Die Mehrheit dieser Kraftwerke ist mit Kohlestaubfeuerungen ausgerüstet. Bei Beifeuerungen muss hier auch die Biomasse auf Partikelgrößen unter 2 mm gemahlen werden. Holzpellets aus gepressten Spänen und Sägemehl, sogenannte Industriepellets, haben sich als am besten geeignet erwiesen.

Das „direkte Co-Firing“, bei der bis zu 30 % Biomasse zusammen mit der Kohle im gleichen Kessel verbrannt werden, ist am kostengünstigsten.
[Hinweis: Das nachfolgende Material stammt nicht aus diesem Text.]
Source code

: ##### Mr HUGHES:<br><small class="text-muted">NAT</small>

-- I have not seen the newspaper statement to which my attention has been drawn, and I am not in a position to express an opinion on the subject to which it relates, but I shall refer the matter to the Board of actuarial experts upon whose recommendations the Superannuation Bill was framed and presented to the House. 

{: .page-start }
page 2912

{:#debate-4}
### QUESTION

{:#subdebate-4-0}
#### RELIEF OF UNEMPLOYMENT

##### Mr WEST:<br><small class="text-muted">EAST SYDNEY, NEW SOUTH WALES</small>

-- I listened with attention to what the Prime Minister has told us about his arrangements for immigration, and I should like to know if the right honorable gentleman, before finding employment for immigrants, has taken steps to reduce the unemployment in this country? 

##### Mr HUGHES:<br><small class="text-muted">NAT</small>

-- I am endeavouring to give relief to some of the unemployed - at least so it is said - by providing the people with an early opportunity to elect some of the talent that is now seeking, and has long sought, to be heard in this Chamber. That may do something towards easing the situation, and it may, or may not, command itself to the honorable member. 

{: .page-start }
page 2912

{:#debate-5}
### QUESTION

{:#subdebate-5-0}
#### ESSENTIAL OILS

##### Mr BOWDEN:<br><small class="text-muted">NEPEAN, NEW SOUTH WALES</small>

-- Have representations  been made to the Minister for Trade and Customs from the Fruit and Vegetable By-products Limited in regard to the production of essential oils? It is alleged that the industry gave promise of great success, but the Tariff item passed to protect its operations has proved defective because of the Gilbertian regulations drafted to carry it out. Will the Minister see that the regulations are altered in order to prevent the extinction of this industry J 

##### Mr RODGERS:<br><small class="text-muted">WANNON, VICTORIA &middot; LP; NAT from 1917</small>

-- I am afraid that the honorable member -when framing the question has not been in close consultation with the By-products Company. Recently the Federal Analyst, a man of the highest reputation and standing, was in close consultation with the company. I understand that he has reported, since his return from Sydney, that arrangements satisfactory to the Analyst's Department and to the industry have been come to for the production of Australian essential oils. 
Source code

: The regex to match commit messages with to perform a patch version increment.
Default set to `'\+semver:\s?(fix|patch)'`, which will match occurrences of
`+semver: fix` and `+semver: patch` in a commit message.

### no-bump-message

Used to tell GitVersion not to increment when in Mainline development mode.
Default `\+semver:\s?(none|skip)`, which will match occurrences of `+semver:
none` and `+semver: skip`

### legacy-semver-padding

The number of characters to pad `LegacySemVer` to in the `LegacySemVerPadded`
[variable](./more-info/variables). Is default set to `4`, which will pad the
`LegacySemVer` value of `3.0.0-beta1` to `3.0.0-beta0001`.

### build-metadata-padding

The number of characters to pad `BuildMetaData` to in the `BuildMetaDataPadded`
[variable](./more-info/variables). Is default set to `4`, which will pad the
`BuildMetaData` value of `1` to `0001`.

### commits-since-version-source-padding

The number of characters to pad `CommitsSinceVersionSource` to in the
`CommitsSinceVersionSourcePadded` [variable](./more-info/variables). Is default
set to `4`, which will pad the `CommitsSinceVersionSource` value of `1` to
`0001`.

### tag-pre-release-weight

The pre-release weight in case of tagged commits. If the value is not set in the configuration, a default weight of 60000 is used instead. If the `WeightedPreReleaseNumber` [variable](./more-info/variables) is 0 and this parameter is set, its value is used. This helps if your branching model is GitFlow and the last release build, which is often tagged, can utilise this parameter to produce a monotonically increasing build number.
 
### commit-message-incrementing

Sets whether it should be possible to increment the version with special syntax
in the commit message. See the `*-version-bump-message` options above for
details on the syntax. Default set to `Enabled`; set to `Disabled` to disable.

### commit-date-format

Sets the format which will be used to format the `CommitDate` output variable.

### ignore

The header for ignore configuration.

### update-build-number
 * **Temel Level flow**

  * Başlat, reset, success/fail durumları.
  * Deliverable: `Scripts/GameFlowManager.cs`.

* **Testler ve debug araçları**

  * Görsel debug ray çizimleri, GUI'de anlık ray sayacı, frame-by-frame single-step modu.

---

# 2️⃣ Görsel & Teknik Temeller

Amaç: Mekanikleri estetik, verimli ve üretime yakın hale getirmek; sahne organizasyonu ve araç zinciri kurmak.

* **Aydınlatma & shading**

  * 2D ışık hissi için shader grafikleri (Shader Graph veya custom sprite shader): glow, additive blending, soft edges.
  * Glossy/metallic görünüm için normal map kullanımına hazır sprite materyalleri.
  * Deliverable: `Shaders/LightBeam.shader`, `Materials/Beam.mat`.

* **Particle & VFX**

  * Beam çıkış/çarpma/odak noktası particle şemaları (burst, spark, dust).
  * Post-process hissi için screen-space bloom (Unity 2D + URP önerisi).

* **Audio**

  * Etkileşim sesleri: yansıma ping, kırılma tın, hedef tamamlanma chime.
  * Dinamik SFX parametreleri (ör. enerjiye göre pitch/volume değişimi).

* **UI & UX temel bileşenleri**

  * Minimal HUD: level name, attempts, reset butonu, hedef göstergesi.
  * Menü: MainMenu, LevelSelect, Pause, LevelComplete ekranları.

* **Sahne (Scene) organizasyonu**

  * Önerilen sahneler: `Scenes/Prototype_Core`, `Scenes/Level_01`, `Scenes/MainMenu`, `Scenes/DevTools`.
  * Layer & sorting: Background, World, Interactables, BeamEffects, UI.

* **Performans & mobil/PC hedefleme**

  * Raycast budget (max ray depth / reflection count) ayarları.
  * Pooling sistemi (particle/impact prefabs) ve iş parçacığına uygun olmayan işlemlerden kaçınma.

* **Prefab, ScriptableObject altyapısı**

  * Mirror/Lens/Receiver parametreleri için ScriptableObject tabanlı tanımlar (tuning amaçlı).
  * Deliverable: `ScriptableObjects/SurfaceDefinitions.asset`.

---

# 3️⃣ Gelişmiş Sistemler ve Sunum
Beim indirekten Co-Firing wandelt ein Biomassevergaser den festen Brennstoff in ein Produktgas um, das im Kohlekessel mit verbrannt wird. Dies hat den Vorteil, dass eine größere Palette an Biomasse eingesetzt werden kann.

Im niederländischen Kraftwerk Amer wird eine Vergasung angewendet. Die dritte Möglichkeit ist, einen eigenen Biomassekessel in das Dampfsystem des Kraftwerks zu integrieren, wie das im dänischen Avedore praktiziert wird. Nachteil der beiden indirekten Co-Firing-Varianten: Sie erfordern beträchtliche Investitionen

Mit mehreren Entwicklungen arbeitet deshalb die Branche daran, die Brennstoffe so vorzubehandeln, dass 50 % der Biomasse oder mehr direkt eingesetzt werden können und dabei keine oder nur geringe Anpassungen erforderlich sind.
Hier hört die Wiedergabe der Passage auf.